Cancer Theapy Vol.6, page 1011-1016, 2008
Paolo Lissoni et al.

制御性Tリンパ球(T reg)は、自己免疫病などにならないように、自己に対する免疫応答の抑制(免疫寛容)を司っている細胞です。癌の治療において、患者のT regが増殖すると、抗癌免疫の働きに対して抑制的に作用してしまうため、有効な抗腫瘍反応が得られにくい場合があります。本研究では、癌患者22名を対象として、バイオブランの摂取が癌患者のT reg数と多様なリンパ球亜集団に対する割合の変化に与える効果を評価しました。

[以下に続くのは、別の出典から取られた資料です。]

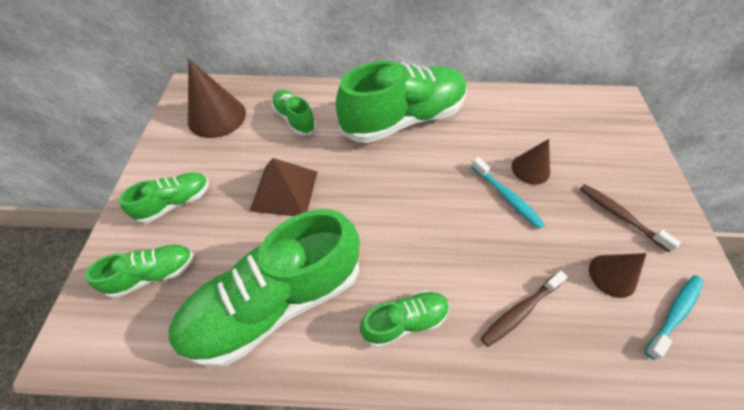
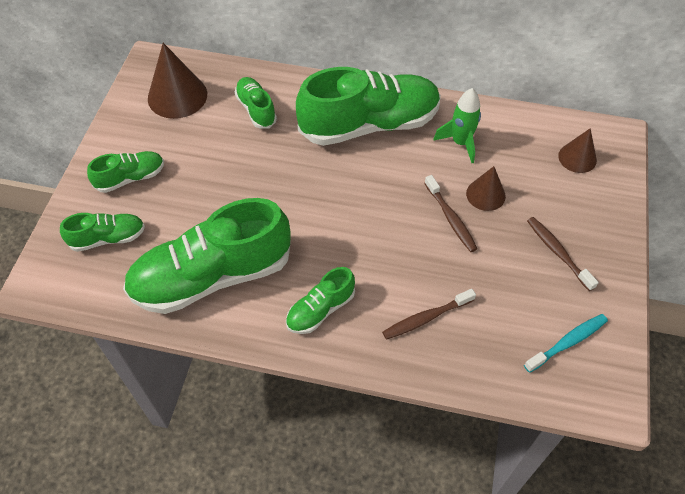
camera: 10 degrees right, 0 degrees up
brown pyramid [250,158,317,216] -> none
green shoe [360,290,449,348] -> green shoe turned 150 degrees clockwise [286,267,355,334]
turquoise toothbrush [471,157,545,229] -> brown toothbrush [424,175,477,252]
brown cone [589,253,647,298] -> brown cone moved to [558,128,597,173]
none -> green rocket [433,88,481,163]

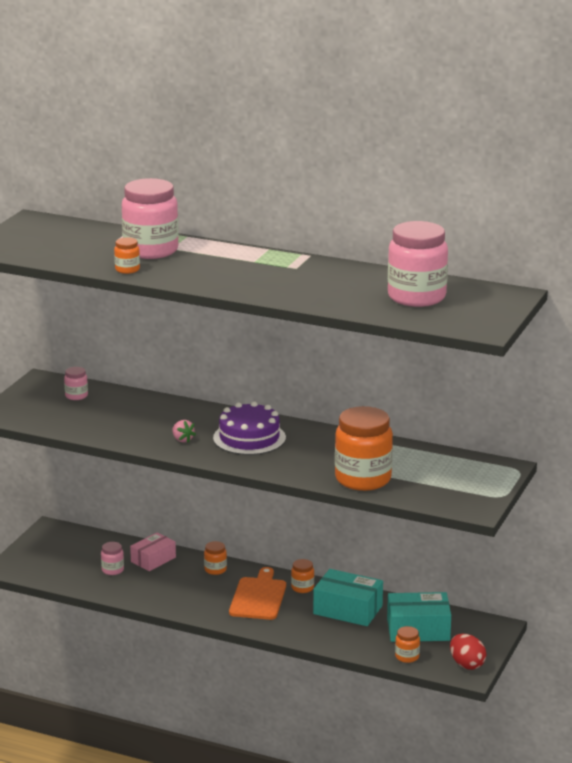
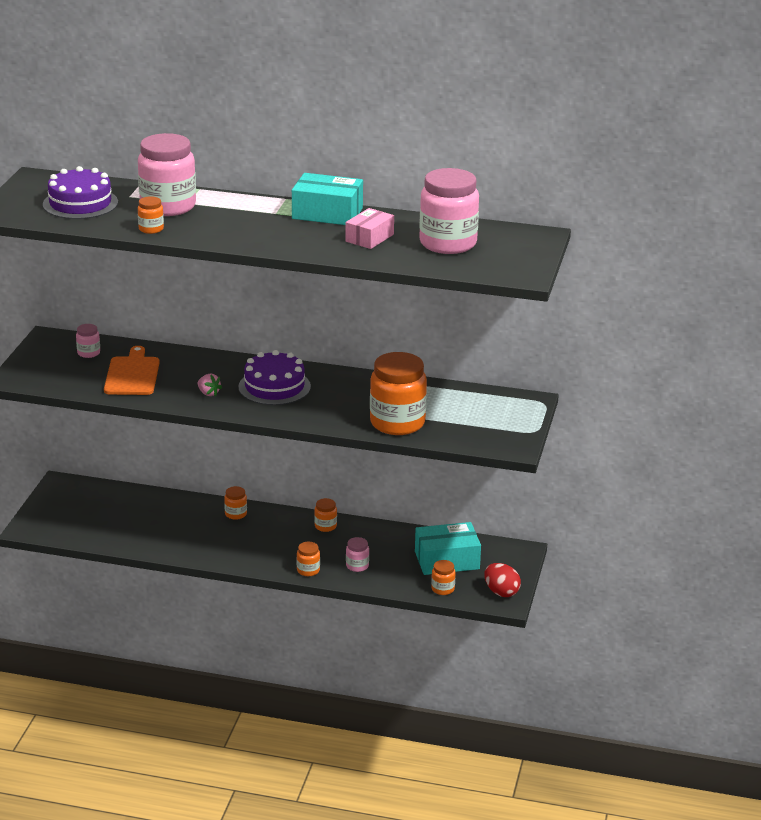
camera: 10 degrees left, 5 degrees up
pink jar [101,542,124,575] -> pink jar moved to [346,537,369,572]
pink box [130,533,176,571] -> pink box moved to [345,208,394,249]
orange cutting board [229,567,286,620] -> orange cutting board moved to [104,346,160,395]
turquoise box [313,569,383,626] -> turquoise box moved to [292,173,363,225]
none -> purple cake [43,166,118,219]
none -> orange jar [297,542,320,576]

本試験では癌患者22名を対象とし、そのうち16名は治療不能な転移性固形腫瘍を有していました。バイオブランは最初の1ヵ月間は2g/日、続いて次の1ヵ月間は1g/日を経口投与しました。各患者のリンパ球、Tリンパ球(CD3+)、Tヘルパー(TH)リンパ球(CD4+)、細胞傷害性Tリンパ球(CD8+)、NK細胞(CD16+CD56+)、T regリンパ球(CD4+CD25+)の絶対数およびTH/T reg比を投与前と投与後2ヵ月目にモノクローナル抗体によって評価しました。

その結果、バイオブラン投与によってT reg細胞数の平均値は減少し、TH細胞数の平均値は増加しました。そして、TH/T reg比の平均値はアラビノキシラン投与後に有意に上昇しました(図1)。
このことから、バイオブランは抗癌免疫を抑制するT regの増殖を阻害し、抗癌免疫を改善する可能性があることが明らかになりました。

本編は論文掲載のデータを一部改変しております。